# Named joint coordinates
-.-.-

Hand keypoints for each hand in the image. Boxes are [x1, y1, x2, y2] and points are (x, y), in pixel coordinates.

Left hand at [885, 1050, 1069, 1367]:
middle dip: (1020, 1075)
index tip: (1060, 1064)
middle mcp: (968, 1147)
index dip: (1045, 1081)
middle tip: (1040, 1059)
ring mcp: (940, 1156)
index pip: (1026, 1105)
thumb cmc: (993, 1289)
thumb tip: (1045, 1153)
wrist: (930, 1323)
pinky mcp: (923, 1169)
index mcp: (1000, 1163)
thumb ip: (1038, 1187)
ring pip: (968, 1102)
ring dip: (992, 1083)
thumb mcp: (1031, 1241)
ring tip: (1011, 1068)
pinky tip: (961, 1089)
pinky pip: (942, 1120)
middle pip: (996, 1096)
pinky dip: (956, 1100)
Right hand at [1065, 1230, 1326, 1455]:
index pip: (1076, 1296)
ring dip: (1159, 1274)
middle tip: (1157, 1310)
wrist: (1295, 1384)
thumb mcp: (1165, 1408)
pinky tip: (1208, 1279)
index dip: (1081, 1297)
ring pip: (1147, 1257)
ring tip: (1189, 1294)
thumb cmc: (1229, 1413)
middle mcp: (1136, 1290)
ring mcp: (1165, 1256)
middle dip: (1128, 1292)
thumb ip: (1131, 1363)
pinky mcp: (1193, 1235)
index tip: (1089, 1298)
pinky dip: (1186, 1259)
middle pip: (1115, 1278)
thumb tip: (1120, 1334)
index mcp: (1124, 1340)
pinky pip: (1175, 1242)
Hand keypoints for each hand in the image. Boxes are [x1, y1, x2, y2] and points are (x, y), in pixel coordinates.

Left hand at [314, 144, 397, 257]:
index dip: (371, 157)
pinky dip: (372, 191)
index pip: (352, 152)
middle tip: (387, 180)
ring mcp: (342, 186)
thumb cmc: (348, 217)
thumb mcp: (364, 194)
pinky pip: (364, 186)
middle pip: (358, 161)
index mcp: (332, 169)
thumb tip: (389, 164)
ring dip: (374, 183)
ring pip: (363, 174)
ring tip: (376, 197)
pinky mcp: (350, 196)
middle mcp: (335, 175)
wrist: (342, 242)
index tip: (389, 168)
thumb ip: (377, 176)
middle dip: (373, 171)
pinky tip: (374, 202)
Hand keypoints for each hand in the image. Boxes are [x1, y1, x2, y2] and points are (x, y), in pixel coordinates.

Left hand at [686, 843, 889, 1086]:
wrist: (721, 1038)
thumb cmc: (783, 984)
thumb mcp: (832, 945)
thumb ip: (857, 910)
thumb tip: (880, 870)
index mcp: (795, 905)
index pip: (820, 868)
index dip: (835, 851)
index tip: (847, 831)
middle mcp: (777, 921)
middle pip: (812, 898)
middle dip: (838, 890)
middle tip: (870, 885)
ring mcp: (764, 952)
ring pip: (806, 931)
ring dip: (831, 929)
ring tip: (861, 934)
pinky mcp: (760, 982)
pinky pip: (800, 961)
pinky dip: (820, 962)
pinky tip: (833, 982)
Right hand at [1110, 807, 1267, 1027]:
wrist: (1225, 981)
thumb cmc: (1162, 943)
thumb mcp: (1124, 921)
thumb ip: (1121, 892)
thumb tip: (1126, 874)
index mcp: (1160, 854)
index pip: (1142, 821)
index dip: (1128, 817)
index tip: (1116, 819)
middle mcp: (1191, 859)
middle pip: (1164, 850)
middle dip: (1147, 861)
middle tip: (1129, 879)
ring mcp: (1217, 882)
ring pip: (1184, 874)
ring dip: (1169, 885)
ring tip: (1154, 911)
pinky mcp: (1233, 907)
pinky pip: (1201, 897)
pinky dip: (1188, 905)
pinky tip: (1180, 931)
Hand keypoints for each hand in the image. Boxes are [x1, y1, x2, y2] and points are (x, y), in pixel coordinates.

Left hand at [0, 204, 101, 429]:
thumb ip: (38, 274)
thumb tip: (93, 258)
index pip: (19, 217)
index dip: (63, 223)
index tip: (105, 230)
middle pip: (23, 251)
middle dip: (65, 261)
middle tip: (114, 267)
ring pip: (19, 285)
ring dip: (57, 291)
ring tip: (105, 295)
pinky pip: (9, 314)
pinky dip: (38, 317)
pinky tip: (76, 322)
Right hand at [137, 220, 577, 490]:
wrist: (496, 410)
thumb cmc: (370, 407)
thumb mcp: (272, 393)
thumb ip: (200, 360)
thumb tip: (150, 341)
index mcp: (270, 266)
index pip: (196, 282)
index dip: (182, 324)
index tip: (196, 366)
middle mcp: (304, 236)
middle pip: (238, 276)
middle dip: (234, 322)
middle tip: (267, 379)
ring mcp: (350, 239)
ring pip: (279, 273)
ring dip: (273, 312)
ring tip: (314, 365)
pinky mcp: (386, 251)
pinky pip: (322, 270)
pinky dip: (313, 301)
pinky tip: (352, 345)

-.-.-

# Exercise details
Look above for the line holding "ring tip: (1189, 1294)" and the line holding "pinky tip: (374, 202)". Retype both, and every line between them, word for word and nothing else.

# Solution for this problem
ring tip: (1189, 1294)
thumb cmc: (1229, 1413)
middle mcp: (1136, 1290)
ring mcp: (1165, 1256)
middle dip: (1128, 1292)
thumb ip: (1131, 1363)
pinky mcp: (1193, 1235)
index tip: (1089, 1298)
pinky dip: (1186, 1259)
middle pip: (1115, 1278)
thumb tip: (1120, 1334)
index mcp: (1124, 1340)
pinky pip: (1175, 1242)
Hand keypoints for each hand in the image. Boxes are [x1, y1, x2, y2] and points are (x, y), in pixel coordinates.

Left hand at [314, 144, 397, 257]:
index dip: (371, 157)
pinky dip: (372, 191)
index pip: (352, 152)
middle tip: (387, 180)
ring mcp: (342, 186)
thumb cmc: (348, 217)
thumb mcp: (364, 194)
pinky pip: (364, 186)
middle pip: (358, 161)
index mcp: (332, 169)
thumb tip: (389, 164)
ring dip: (374, 183)
ring pip: (363, 174)
ring tip: (376, 197)
pinky mcp: (350, 196)
middle mcp: (335, 175)
wrist: (342, 242)
index tip: (389, 168)
thumb ip: (377, 176)
middle dip: (373, 171)
pinky tip: (374, 202)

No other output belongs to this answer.